Now, Thom Browne has 105 store locations worldwide, including in China, with plans to add 10 by the end of the year. “The strategy is always the same, it’s always Thom Browne . . . but every five years we think: This could be for a bigger audience,” Bazan says.
Menswear remains the backbone of the business, but womenswear is growing too. The company has ambitions to scale up its bags and shoes. It brought its sunglasses business in-house in 2022, and its childrenswear range was launched in 2021.
“Kids was so easy, because I was like, ‘You know what? Just shrink this down’,” Browne says, gesturing at one of his close-cut jackets.
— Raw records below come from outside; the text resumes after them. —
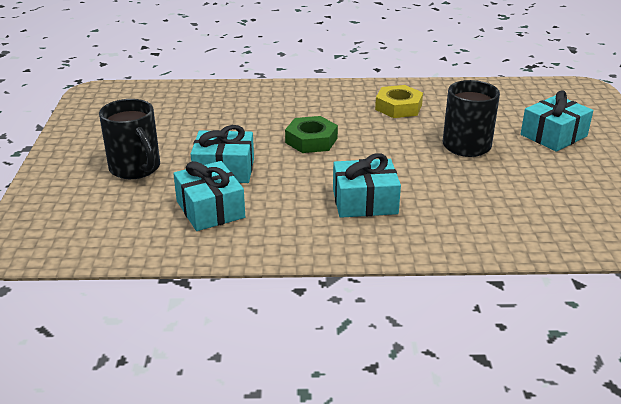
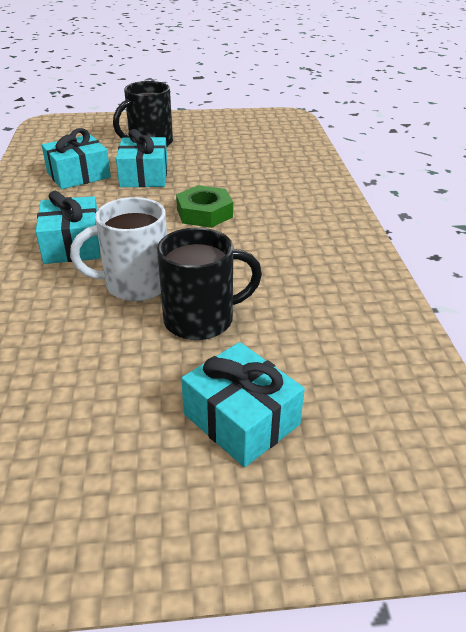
camera: 85 degrees right, 5 degrees up
yellow nut [375,85,423,118] -> none
none -> white mug [70,197,167,301]

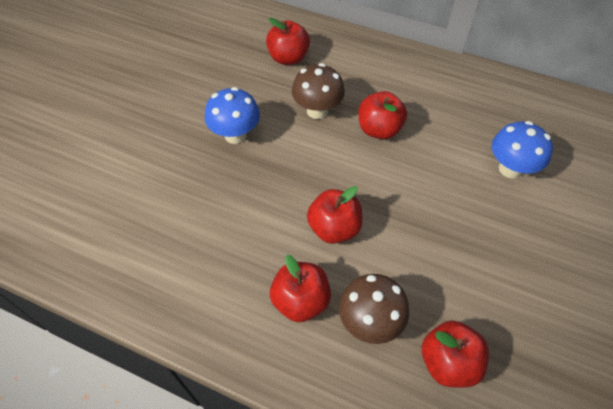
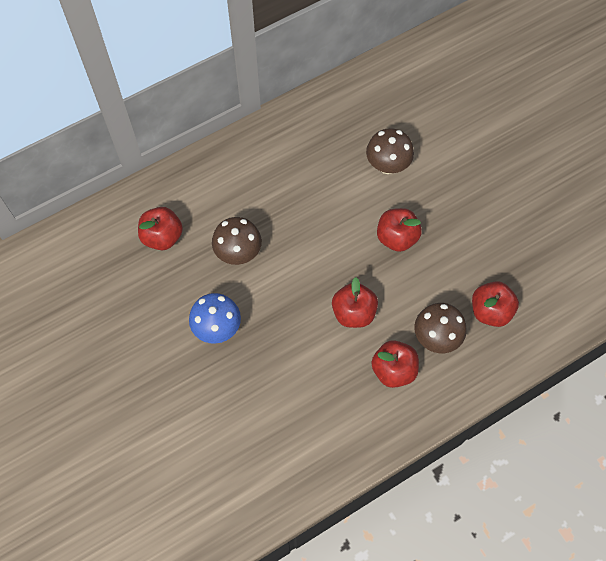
camera: 55 degrees left, 10 degrees up
red apple [358,91,407,139] -> red apple moved to [377,208,422,252]
blue mushroom [492,121,553,179] -> brown mushroom [366,128,414,174]

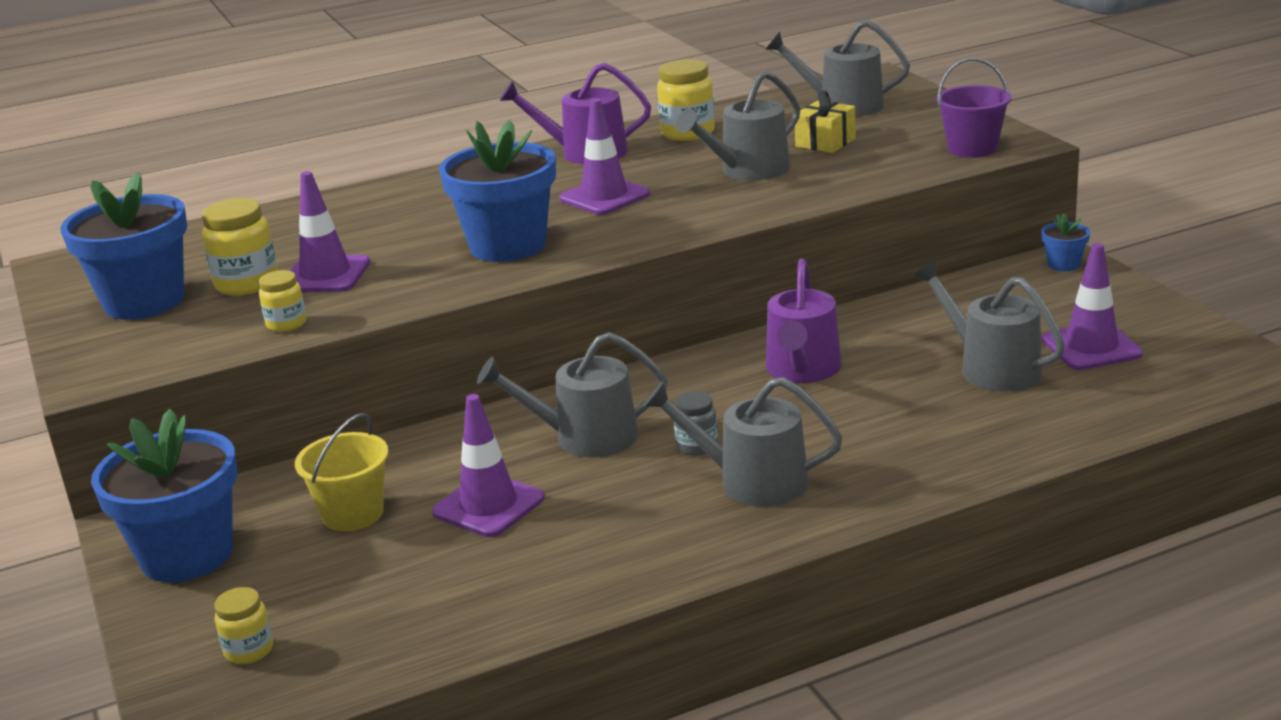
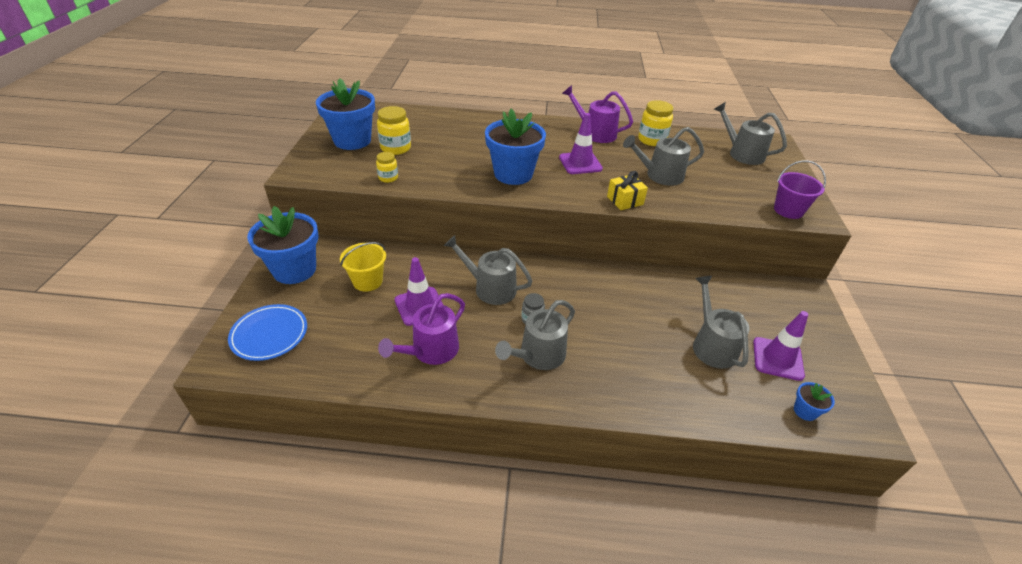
camera: 25 degrees right, 15 degrees up
yellow jar [214,587,273,664] -> blue plate [228,304,307,361]
purple traffic cone [290,171,370,292] -> none
grey watering can [643,377,843,507] -> grey watering can turned 90 degrees counterclockwise [495,300,575,370]
purple watering can [766,259,842,383] -> purple watering can moved to [378,293,465,365]
yellow gift [795,90,856,153] -> yellow gift moved to [607,171,648,210]
blue flower pot [1041,213,1090,271] -> blue flower pot moved to [794,382,835,421]

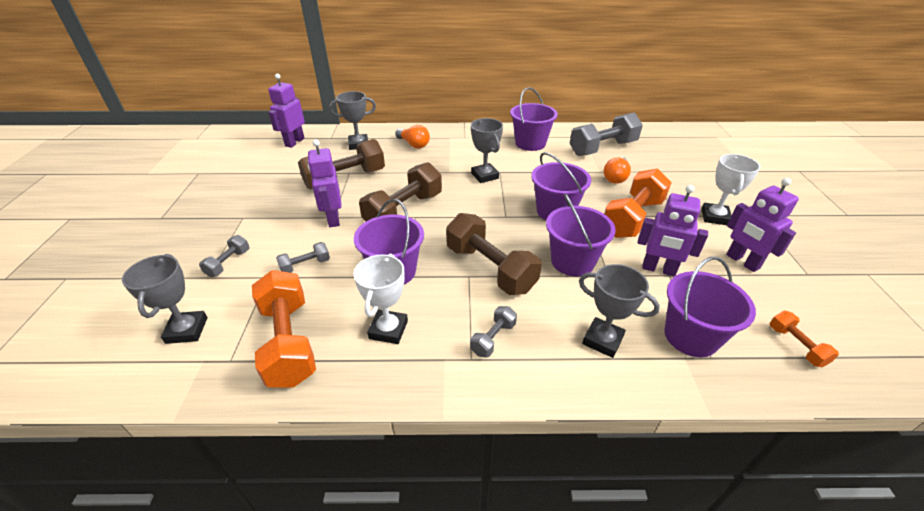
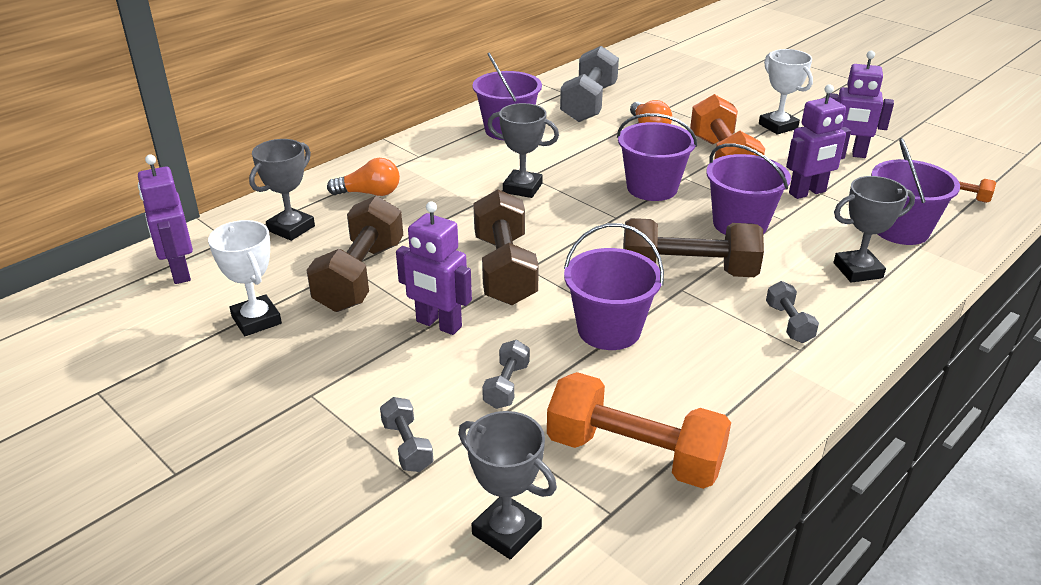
camera: 45 degrees left, 5 degrees down
white trophy [353,254,408,344] -> white trophy moved to [208,220,282,336]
Browne, a college swimmer, has dressed teams including the Cleveland Cavaliers and FC Barcelona. At the Met Gala in New York, Browne dressed Gen-Z breakout star Jenna Ortega and multi-hyphenate entertainer Janelle Monae. He appears to feel a particular kinship with athletes after two decades leading his company.
“I use the analogy of the loneliness of the long-distance runner [because] everything for me is almost like a sport. You need the discipline and the rigour and the extra stamina to keep it all going,” he says.
But asked if he ever tires of the grey suit that launched his career, his answer is firm: “Never. There’s always something new to do. I’ve created something that is mine and I challenge myself to make it interesting again every couple of months.”